Why do we care about Bryson DeChambeau vs. Brooks Koepka?
Good question. So I asked two of our GOLF.com staffers and answered it myself, too.
Nick Piastowski: It’s the car crash theory, right? Something out of the ordinary just makes you want to slow down and check the damage, even though there’s really no reason to, and it actually does more harm than good. Same thing here. Golf, for the most part, is a friendly pastime, but Brooks-Bryson makes you rubberneck, whether you like it or not.
James Colgan: We care about Brooks and Bryson for the same reason we care about every unnecessary and wholly over-the-top sports drama: It’s entertainment. It breaks up the monotony of the week-in, week-out grind of the PGA Tour and gives us a reason to watch and care about golf’s biggest names beyond them being golf’s biggest names. Bryson/Brooks, for all its recent phoniness, was arguably golf’s most broadly understood story of 2021. People who weren’t fans of golf — even those who were barely golfers themselves — had an opinion about what transpired.
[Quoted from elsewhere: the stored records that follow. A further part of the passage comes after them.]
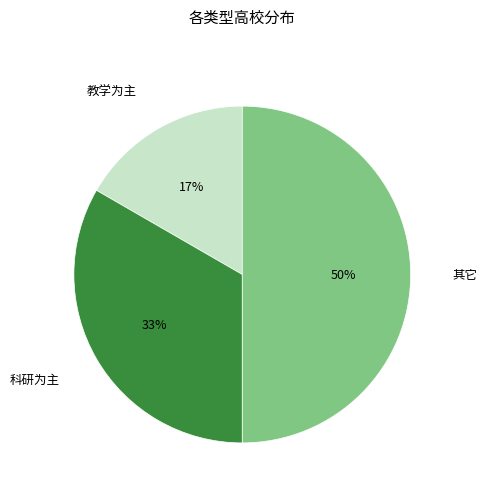

How many segments does this pie chart have?

3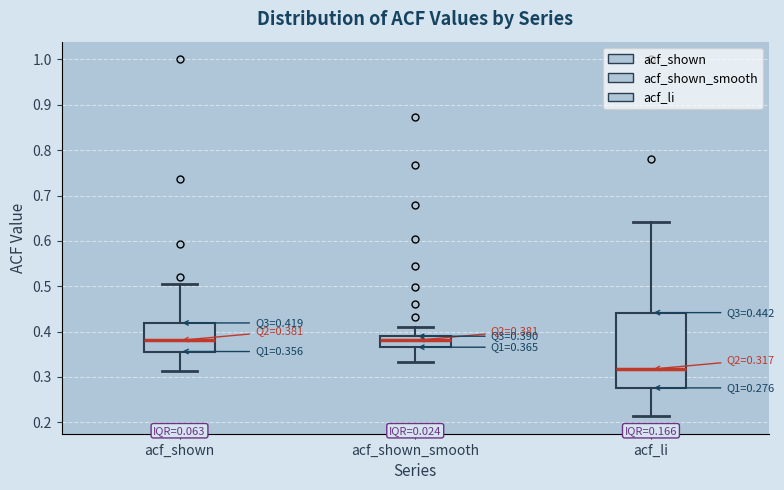

Which box has the lowest median line?

acf_li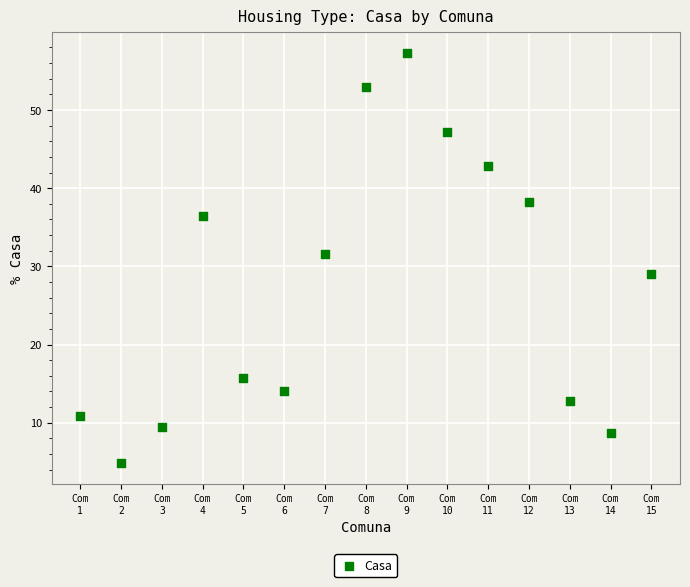

What is the range of Y values (max minus min)?

52.5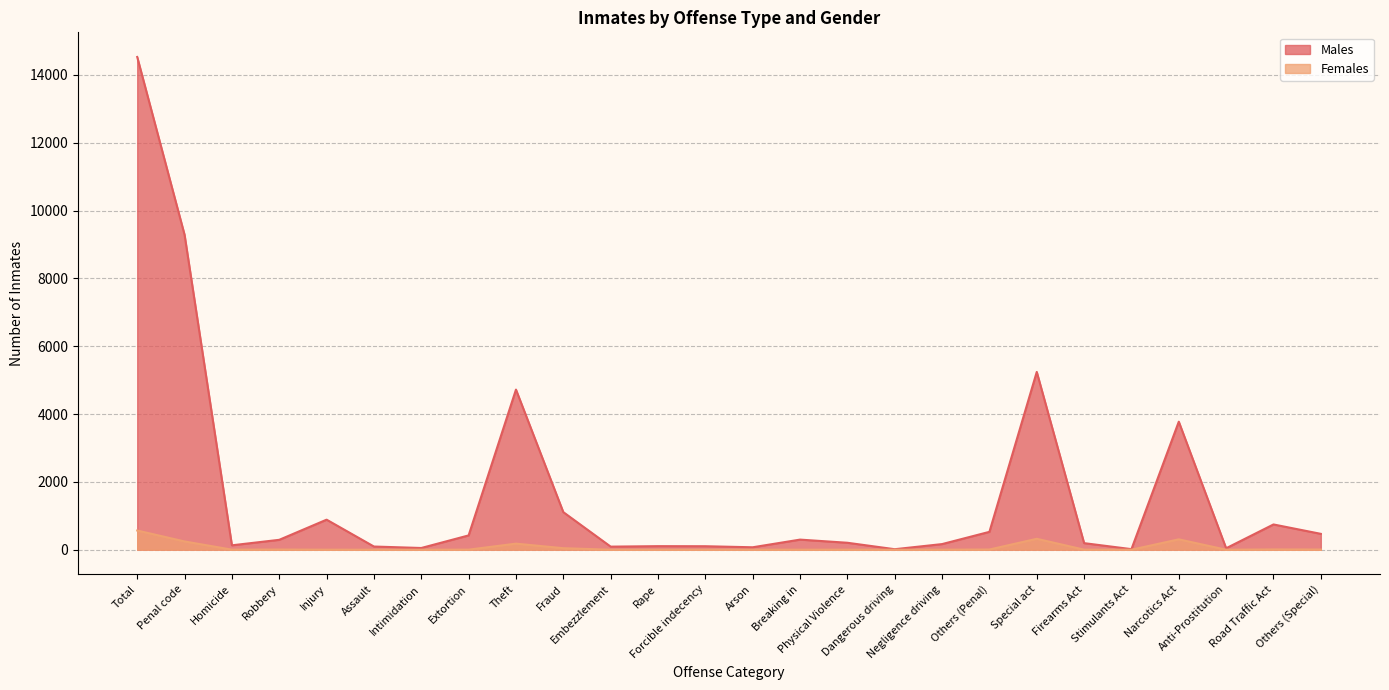

What is the difference between the highest and lowest values at Road Traffic Act?

737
Sure, it ended on the hokeyest possible note, but that doesn’t diminish the value of the entertainment that came before it. Maybe we don’t care as much anymore, but we should be glad we did. For a sport constantly whining about overly-sanitized stars, it feels fairly hypocritical to criticize something that was legitimately fun, however fleeting.
Josh Berhow: We care because golf needs more rivalries, which in turn makes TV better and the entire product more entertaining. However, there are levels to this. While I don’t think they care for each other too much, the recent stages of their “feud” came off as more of a marketing ploy — which eventually led to their match in Vegas. That was cute and all, but it was hardly major-championship pressure. It’s something to keep an eye on, though, because if we ever get lucky enough to see these two in the final pairing on Sunday of a major, the pleasantries will go out the window and THAT will be must-watch TV.
What’s next between Bryson DeChambeau and Brooks Koepka?
Your guess is as good as anyone’s, but here’s a thought: It’ll be nothing until it’s something. Imagine what happens when DeChambeau and Koepka play in an actual event. We almost had it at the Hero World Challenge at the start of the month — and Koepka was, again, all over it.
Reporter: “And have you noticed by any chance that there could be part two of last week’s spanking of Bryson since you guys are right there, in one and two? Given any thought to that now?”
Koepka: “No, I don’t give any thought to it because there should be no part two. I mean, I won the online battle, he can’t trash talk, and I’ve won the golf. So 2-0 — it’s tough to come back from.”